§ PROBLEM REQUIREMENTS: There is a line below that contains "Breast MRI, one". Please reproduce it and all following lines exactly, through the final one.

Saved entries
+ + + +

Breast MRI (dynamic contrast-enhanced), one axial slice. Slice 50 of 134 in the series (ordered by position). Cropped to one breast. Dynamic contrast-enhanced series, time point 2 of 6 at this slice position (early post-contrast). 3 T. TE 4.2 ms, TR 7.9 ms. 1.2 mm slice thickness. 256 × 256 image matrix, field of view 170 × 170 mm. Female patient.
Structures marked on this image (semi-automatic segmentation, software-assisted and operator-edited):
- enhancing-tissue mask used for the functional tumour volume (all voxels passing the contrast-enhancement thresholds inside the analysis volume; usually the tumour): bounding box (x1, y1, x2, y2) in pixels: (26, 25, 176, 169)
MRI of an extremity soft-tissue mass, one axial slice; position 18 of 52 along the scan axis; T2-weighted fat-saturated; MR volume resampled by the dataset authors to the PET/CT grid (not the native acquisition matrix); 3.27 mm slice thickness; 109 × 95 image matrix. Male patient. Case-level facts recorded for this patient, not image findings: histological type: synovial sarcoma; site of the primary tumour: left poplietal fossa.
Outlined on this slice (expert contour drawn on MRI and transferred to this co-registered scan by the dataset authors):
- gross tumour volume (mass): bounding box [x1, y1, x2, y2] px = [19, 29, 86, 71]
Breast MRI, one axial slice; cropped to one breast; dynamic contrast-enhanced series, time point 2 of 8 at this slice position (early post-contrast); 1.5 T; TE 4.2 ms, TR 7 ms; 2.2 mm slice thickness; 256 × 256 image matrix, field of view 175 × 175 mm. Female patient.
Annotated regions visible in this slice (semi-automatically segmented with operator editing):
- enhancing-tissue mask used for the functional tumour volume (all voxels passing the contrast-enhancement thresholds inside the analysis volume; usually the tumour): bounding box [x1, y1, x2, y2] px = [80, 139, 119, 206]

+ + + +

§ RESULT OF THIS EXERCISE:
Breast MRI, one axial slice; cropped to one breast; dynamic contrast-enhanced series, time point 2 of 8 at this slice position (early post-contrast); 1.5 T; TE 4.2 ms, TR 7 ms; 2.2 mm slice thickness; 256 × 256 image matrix, field of view 175 × 175 mm. Female patient.
Annotated regions visible in this slice (semi-automatically segmented with operator editing):
- enhancing-tissue mask used for the functional tumour volume (all voxels passing the contrast-enhancement thresholds inside the analysis volume; usually the tumour): bounding box [x1, y1, x2, y2] px = [80, 139, 119, 206]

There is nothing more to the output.